Nothing but the lines from the one with "Ben | GER | GERMANY |" down to the one with "LAT | LATVIA |" should be returned, exactly and with both ends included, from the material below.

==========

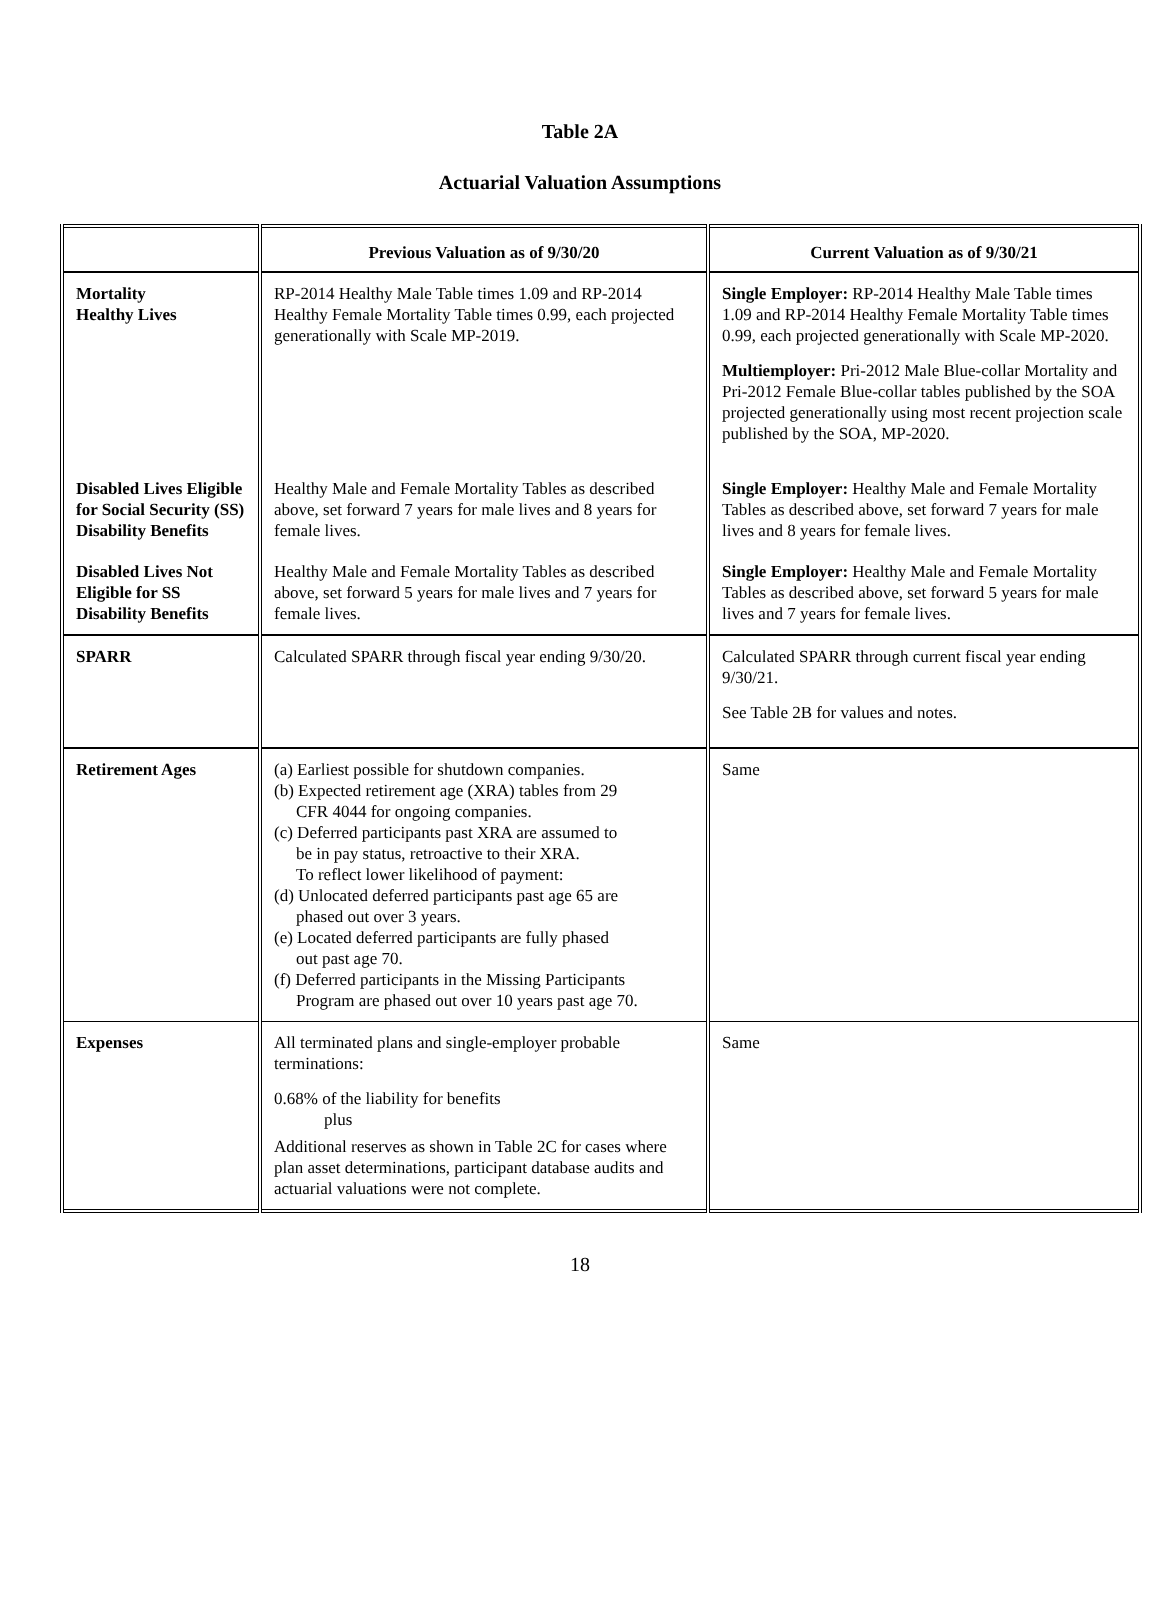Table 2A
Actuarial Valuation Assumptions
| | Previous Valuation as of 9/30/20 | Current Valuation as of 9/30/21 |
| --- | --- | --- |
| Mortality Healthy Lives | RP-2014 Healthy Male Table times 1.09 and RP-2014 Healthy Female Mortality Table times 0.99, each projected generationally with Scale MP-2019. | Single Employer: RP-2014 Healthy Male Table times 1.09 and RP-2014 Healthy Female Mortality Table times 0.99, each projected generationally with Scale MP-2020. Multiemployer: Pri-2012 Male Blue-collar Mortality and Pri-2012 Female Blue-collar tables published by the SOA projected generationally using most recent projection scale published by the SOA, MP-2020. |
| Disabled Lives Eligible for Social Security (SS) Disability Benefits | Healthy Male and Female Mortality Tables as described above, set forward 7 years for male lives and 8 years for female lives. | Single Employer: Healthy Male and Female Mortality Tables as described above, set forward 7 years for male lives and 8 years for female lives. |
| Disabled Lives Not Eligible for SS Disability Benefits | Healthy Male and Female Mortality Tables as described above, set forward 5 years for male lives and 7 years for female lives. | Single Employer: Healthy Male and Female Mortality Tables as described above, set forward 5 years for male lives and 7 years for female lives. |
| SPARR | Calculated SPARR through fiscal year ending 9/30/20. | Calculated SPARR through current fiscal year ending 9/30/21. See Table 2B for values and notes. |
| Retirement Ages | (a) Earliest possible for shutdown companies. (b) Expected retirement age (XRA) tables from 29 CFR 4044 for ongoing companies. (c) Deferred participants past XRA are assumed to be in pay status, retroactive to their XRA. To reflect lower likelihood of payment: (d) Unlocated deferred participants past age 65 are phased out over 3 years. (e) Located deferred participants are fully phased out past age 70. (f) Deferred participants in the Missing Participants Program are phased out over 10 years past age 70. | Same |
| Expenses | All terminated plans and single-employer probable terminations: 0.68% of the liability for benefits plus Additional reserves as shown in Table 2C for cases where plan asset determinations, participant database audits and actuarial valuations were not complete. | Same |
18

==========

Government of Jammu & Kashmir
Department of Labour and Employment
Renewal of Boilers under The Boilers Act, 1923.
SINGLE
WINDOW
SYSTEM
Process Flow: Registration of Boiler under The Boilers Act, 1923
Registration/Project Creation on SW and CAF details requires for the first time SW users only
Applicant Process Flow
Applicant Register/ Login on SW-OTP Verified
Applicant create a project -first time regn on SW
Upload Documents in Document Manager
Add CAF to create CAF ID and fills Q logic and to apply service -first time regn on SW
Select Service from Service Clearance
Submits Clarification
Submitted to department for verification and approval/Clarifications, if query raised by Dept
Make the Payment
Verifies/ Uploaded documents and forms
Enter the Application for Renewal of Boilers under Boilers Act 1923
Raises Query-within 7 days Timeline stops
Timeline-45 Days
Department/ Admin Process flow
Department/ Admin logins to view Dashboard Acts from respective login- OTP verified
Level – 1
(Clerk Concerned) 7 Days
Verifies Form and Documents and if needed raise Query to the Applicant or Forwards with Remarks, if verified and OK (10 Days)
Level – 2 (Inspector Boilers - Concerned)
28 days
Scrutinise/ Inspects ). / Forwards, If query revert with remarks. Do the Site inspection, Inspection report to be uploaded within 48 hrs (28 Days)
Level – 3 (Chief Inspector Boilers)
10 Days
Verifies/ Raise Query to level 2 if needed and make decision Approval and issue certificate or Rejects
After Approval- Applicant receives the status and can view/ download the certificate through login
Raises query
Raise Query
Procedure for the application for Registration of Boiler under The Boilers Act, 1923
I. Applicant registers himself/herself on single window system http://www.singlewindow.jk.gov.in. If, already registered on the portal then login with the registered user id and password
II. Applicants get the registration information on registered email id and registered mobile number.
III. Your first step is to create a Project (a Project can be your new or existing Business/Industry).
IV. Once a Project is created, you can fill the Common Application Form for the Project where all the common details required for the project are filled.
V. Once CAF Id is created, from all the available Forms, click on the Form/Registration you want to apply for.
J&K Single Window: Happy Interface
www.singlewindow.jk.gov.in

==========

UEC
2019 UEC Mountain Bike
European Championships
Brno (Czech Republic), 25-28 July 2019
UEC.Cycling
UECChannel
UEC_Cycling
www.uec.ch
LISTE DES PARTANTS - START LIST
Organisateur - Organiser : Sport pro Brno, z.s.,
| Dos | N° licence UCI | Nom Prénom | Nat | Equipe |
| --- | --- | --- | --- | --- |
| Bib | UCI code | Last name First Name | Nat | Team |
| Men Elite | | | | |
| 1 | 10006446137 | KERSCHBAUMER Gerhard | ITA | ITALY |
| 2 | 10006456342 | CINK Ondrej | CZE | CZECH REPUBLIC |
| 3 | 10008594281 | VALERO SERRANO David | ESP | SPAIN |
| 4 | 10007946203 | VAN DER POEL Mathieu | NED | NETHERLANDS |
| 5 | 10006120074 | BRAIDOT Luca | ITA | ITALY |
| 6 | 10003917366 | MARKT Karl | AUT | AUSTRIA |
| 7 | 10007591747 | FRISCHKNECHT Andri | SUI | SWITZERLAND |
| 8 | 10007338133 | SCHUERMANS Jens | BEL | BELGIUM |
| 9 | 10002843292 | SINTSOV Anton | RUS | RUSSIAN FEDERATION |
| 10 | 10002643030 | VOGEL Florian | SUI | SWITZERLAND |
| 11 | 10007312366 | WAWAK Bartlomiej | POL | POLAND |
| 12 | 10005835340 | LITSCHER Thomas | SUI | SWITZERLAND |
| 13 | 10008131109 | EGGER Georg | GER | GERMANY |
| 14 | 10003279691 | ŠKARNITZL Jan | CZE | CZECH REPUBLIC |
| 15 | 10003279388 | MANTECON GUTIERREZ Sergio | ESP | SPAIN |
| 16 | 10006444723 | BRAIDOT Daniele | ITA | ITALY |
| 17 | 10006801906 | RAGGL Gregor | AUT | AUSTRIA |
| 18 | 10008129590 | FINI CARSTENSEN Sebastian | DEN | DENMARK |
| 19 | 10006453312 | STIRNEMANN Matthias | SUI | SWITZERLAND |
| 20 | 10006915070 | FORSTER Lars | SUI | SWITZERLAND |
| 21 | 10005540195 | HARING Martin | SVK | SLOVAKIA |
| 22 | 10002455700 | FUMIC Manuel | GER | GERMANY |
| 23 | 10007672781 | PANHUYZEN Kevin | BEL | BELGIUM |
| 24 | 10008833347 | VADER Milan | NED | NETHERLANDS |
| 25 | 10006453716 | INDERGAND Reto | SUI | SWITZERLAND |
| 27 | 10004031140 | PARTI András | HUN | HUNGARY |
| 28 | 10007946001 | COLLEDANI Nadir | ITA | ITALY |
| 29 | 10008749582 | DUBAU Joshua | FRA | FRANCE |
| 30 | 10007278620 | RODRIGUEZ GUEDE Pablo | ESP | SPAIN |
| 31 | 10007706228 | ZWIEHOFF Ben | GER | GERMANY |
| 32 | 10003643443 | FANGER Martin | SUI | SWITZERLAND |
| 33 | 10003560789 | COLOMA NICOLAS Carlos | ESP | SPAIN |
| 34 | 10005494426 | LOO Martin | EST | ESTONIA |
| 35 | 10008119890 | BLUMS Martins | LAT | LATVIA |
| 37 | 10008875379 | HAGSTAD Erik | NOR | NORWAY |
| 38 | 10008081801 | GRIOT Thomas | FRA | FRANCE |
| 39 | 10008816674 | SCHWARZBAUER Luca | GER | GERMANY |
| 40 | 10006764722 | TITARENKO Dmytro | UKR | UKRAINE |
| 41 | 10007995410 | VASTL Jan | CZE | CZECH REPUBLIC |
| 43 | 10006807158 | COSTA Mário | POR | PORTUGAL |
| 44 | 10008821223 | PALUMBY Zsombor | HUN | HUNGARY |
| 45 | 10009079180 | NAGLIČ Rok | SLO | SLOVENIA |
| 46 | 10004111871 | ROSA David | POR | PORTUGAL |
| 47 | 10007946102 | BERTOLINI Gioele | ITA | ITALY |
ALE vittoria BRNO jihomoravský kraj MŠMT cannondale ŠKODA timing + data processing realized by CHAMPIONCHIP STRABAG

==========

> [Result of this task]:
| 31 | 10007706228 | ZWIEHOFF Ben | GER | GERMANY |
| 32 | 10003643443 | FANGER Martin | SUI | SWITZERLAND |
| 33 | 10003560789 | COLOMA NICOLAS Carlos | ESP | SPAIN |
| 34 | 10005494426 | LOO Martin | EST | ESTONIA |
| 35 | 10008119890 | BLUMS Martins | LAT | LATVIA |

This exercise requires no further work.